* Task prompt *
Restate word for word the lines of the entries below, starting with the line that holds "- MetaFlux: Supports" and ending with the line that holds "Pathway Tools tutorials and workshops", and no others.

■ ■ ■

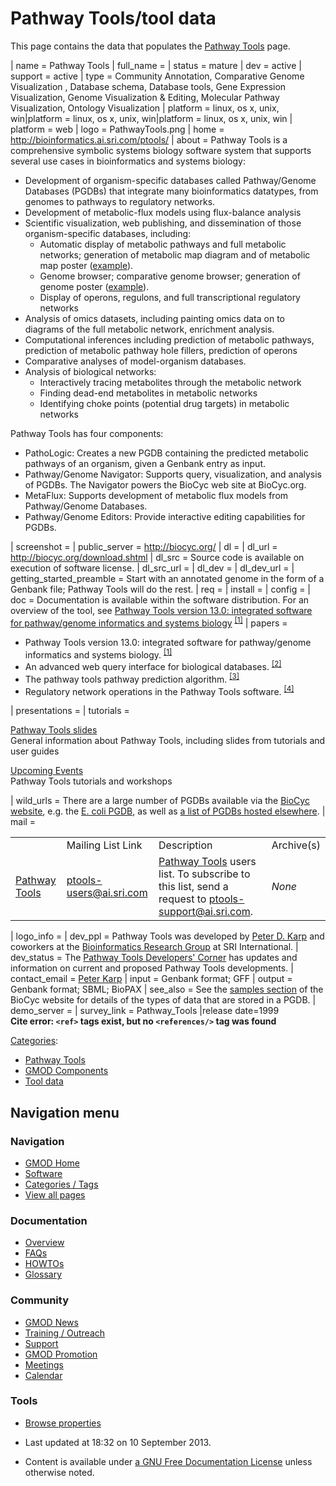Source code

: 



<span id="top"></span>


# <span dir="auto">Pathway Tools/tool data</span>









This page contains the data that populates the [Pathway
Tools](../Pathway_Tools.1 "Pathway Tools") page.

\| name = Pathway Tools \| full_name = \| status =
mature \| dev = active \| support = active \| type = Community
Annotation, Comparative Genome Visualization , Database schema, Database
tools, Gene Expression Visualization, Genome Visualization & Editing,
Molecular Pathway Visualization, Ontology Visualization \| platform =
linux, os x, unix, win\|platform = linux, os x, unix, win\|platform =
linux, os x, unix, win \| platform = web \| logo = PathwayTools.png \|
home =
<a href="http://bioinformatics.ai.sri.com/ptools/" class="external free"
rel="nofollow">http://bioinformatics.ai.sri.com/ptools/</a> \| about =
Pathway Tools is a comprehensive symbolic systems biology software
system that supports several use cases in bioinformatics and systems
biology:

- Development of organism-specific databases called Pathway/Genome
  Databases (PGDBs) that integrate many bioinformatics datatypes, from
  genomes to pathways to regulatory networks.
- Development of metabolic-flux models using flux-balance analysis
- Scientific visualization, web publishing, and dissemination of those
  organism-specific databases, including:
  - Automatic display of metabolic pathways and full metabolic networks;
    generation of metabolic map diagram and of metabolic map poster
    (<a href="http://bioinformatics.ai.sri.com/posters/ecoli-metab.pdf"
    class="external text" rel="nofollow">example</a>).
  - Genome browser; comparative genome browser; generation of genome
    poster
    (<a href="http://bioinformatics.ai.sri.com/posters/ecoli-genome.pdf"
    class="external text" rel="nofollow">example</a>).
  - Display of operons, regulons, and full transcriptional regulatory
    networks
- Analysis of omics datasets, including painting omics data on to
  diagrams of the full metabolic network, enrichment analysis.
- Computational inferences including prediction of metabolic pathways,
  prediction of metabolic pathway hole fillers, prediction of operons
- Comparative analyses of model-organism databases.
- Analysis of biological networks:
  - Interactively tracing metabolites through the metabolic network
  - Finding dead-end metabolites in metabolic networks
  - Identifying choke points (potential drug targets) in metabolic
    networks

Pathway Tools has four components:

- PathoLogic: Creates a new PGDB containing the predicted metabolic
  pathways of an organism, given a Genbank entry as input.
- Pathway/Genome Navigator: Supports query, visualization, and analysis
  of PGDBs. The Navigator powers the BioCyc web site at BioCyc.org.
- MetaFlux: Supports development of metabolic flux models from
  Pathway/Genome Databases.
- Pathway/Genome Editors: Provide interactive editing capabilities for
  PGDBs.

\| screenshot = \| public_server =
<a href="http://biocyc.org/" class="external free"
rel="nofollow">http://biocyc.org/</a> \| dl = \| dl_url =
<a href="http://biocyc.org/download.shtml" class="external free"
rel="nofollow">http://biocyc.org/download.shtml</a> \| dl_src = Source
code is available on execution of software license. \| dl_src_url = \|
dl_dev = \| dl_dev_url = \| getting_started_preamble = Start with an
annotated genome in the form of a Genbank file; Pathway Tools will do
the rest. \| req = \| install = \| config = \| doc = Documentation is
available within the software distribution. For an overview of the tool,
see <a href="http://www.ncbi.nlm.nih.gov/pubmed/19955237"
class="external text" rel="nofollow">Pathway Tools version 13.0:
integrated software for pathway/genome informatics and systems
biology</a> <sup>[\[1\]](#cite_note-PMID:19955237-1)</sup> \| papers =

- Pathway Tools version 13.0: integrated software for pathway/genome
  informatics and systems biology.
  <sup>[\[1\]](#cite_note-PMID:19955237-1)</sup>
- An advanced web query interface for biological databases.
  <sup>[\[2\]](#cite_note-PMID:20624715-2)</sup>
- The pathway tools pathway prediction algorithm.
  <sup>[\[3\]](#cite_note-PMID:22675592-3)</sup>
- Regulatory network operations in the Pathway Tools software.
  <sup>[\[4\]](#cite_note-PMID:22998532-4)</sup>

\| presentations = \| tutorials =

<a href="http://bioinformatics.ai.sri.com/ptools/" class="external text"
rel="nofollow">Pathway Tools slides</a>  
General information about Pathway Tools, including slides from tutorials
and user guides

<a href="http://bioinformatics.ai.sri.com/ptools/tutorial/"
class="external text" rel="nofollow">Upcoming Events</a>  
Pathway Tools tutorials and workshops

\| wild_urls = There are a large number of PGDBs available via the
<a href="http://biocyc.org" class="external text" rel="nofollow">BioCyc
website</a>, e.g. the
<a href="http://biocyc.org/ECOLI/" class="external text"
rel="nofollow">E. coli PGDB</a>, as well as
<a href="http://biocyc.org/otherpgdbs.shtml" class="external text"
rel="nofollow">a list of PGDBs hosted elsewhere</a>. \| mail =

|                                                     |                         |                                                                                                                                         |            |
| --------------------------------------------------- | ----------------------- | --------------------------------------------------------------------------------------------------------------------------------------- | ---------- |
|                                                     | Mailing List Link       | Description                                                                                                                             | Archive(s) |
| [Pathway Tools](../Pathway_Tools.1 "Pathway Tools") | ptools-users@ai.sri.com | [Pathway Tools](../Pathway_Tools.1 "Pathway Tools") users list. To subscribe to this list, send a request to ptools-support@ai.sri.com. | _None_     |

\| logo_info = \| dev_ppl = Pathway Tools was developed by
<a href="http://www.ai.sri.com/pkarp/" class="external text"
rel="nofollow">Peter D. Karp</a> and coworkers at the
<a href="http://bioinformatics.ai.sri.com/" class="external text"
rel="nofollow">Bioinformatics Research Group</a> at SRI International.
\| dev_status = The
<a href="http://pathwaytools.blogspot.com/" class="external text"
rel="nofollow">Pathway Tools Developers' Corner</a> has updates and
information on current and proposed Pathway Tools developments. \|
contact_email = <a href="mailto:pkarp@ai.sri.com" class="external text"
rel="nofollow">Peter Karp</a> \| input = Genbank format; GFF \| output =
Genbank format; SBML; BioPAX \| see_also = See the
<a href="http://biocyc.org/samples.shtml" class="external text"
rel="nofollow">samples section</a> of the BioCyc website for details of
the types of data that are stored in a PGDB. \| demo_server = \|
survey_link = Pathway_Tools \|release date=1999  
**Cite error: `<ref>` tags exist, but no `<references/>` tag was found**




[Categories](../Special%3ACategories "Special%3ACategories"):

- [Pathway Tools](../Category%3APathway_Tools "Category%3APathway Tools")
- [GMOD
  Components](../Category%3AGMOD_Components "Category%3AGMOD Components")
- [Tool data](../Category%3ATool_data "Category%3ATool data")






## Navigation menu





<a href="../Main_Page"
style="background-image: url(../../images/GMOD-cogs.png);"
title="Visit the main page"></a>


### Navigation



- <span id="n-GMOD-Home">[GMOD Home](../Main_Page)</span>
- <span id="n-Software">[Software](../GMOD_Components)</span>
- <span id="n-Categories-.2F-Tags">[Categories /
  Tags](../Categories)</span>
- <span id="n-View-all-pages">[View all
  pages](../Special:AllPages)</span>




### Documentation



- <span id="n-Overview">[Overview](../Overview)</span>
- <span id="n-FAQs">[FAQs](../Category%3AFAQ)</span>
- <span id="n-HOWTOs">[HOWTOs](../Category%3AHOWTO)</span>
- <span id="n-Glossary">[Glossary](../Glossary)</span>




### Community



- <span id="n-GMOD-News">[GMOD News](../GMOD_News)</span>
- <span id="n-Training-.2F-Outreach">[Training /
  Outreach](../Training_and_Outreach)</span>
- <span id="n-Support">[Support](../Support)</span>
- <span id="n-GMOD-Promotion">[GMOD Promotion](../GMOD_Promotion)</span>
- <span id="n-Meetings">[Meetings](../Meetings)</span>
- <span id="n-Calendar">[Calendar](../Calendar)</span>




### Tools



- <span id="t-smwbrowselink"><a href="../Special%253ABrowse/Pathway_Tools-2Ftool_data"
  rel="smw-browse">Browse properties</a></span>





- <span id="footer-info-lastmod">Last updated at 18:32 on 10 September 2013.</span>
<!-- - <span id="footer-info-viewcount">28,596 page views.</span> -->
- <span id="footer-info-copyright">Content is available under
  <a href="http://www.gnu.org/licenses/fdl-1.3.html" class="external"
  rel="nofollow">a GNU Free Documentation License</a> unless otherwise
  noted.</span>

<!-- -->



<!-- -->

■ ■ ■

* Answer below *
- MetaFlux: Supports development of metabolic flux models from
  Pathway/Genome Databases.
- Pathway/Genome Editors: Provide interactive editing capabilities for
  PGDBs.

\| screenshot = \| public_server =
<a href="http://biocyc.org/" class="external free"
rel="nofollow">http://biocyc.org/</a> \| dl = \| dl_url =
<a href="http://biocyc.org/download.shtml" class="external free"
rel="nofollow">http://biocyc.org/download.shtml</a> \| dl_src = Source
code is available on execution of software license. \| dl_src_url = \|
dl_dev = \| dl_dev_url = \| getting_started_preamble = Start with an
annotated genome in the form of a Genbank file; Pathway Tools will do
the rest. \| req = \| install = \| config = \| doc = Documentation is
available within the software distribution. For an overview of the tool,
see <a href="http://www.ncbi.nlm.nih.gov/pubmed/19955237"
class="external text" rel="nofollow">Pathway Tools version 13.0:
integrated software for pathway/genome informatics and systems
biology</a> <sup>[\[1\]](#cite_note-PMID:19955237-1)</sup> \| papers =

- Pathway Tools version 13.0: integrated software for pathway/genome
  informatics and systems biology.
  <sup>[\[1\]](#cite_note-PMID:19955237-1)</sup>
- An advanced web query interface for biological databases.
  <sup>[\[2\]](#cite_note-PMID:20624715-2)</sup>
- The pathway tools pathway prediction algorithm.
  <sup>[\[3\]](#cite_note-PMID:22675592-3)</sup>
- Regulatory network operations in the Pathway Tools software.
  <sup>[\[4\]](#cite_note-PMID:22998532-4)</sup>

\| presentations = \| tutorials =

<a href="http://bioinformatics.ai.sri.com/ptools/" class="external text"
rel="nofollow">Pathway Tools slides</a>  
General information about Pathway Tools, including slides from tutorials
and user guides

<a href="http://bioinformatics.ai.sri.com/ptools/tutorial/"
class="external text" rel="nofollow">Upcoming Events</a>  
Pathway Tools tutorials and workshops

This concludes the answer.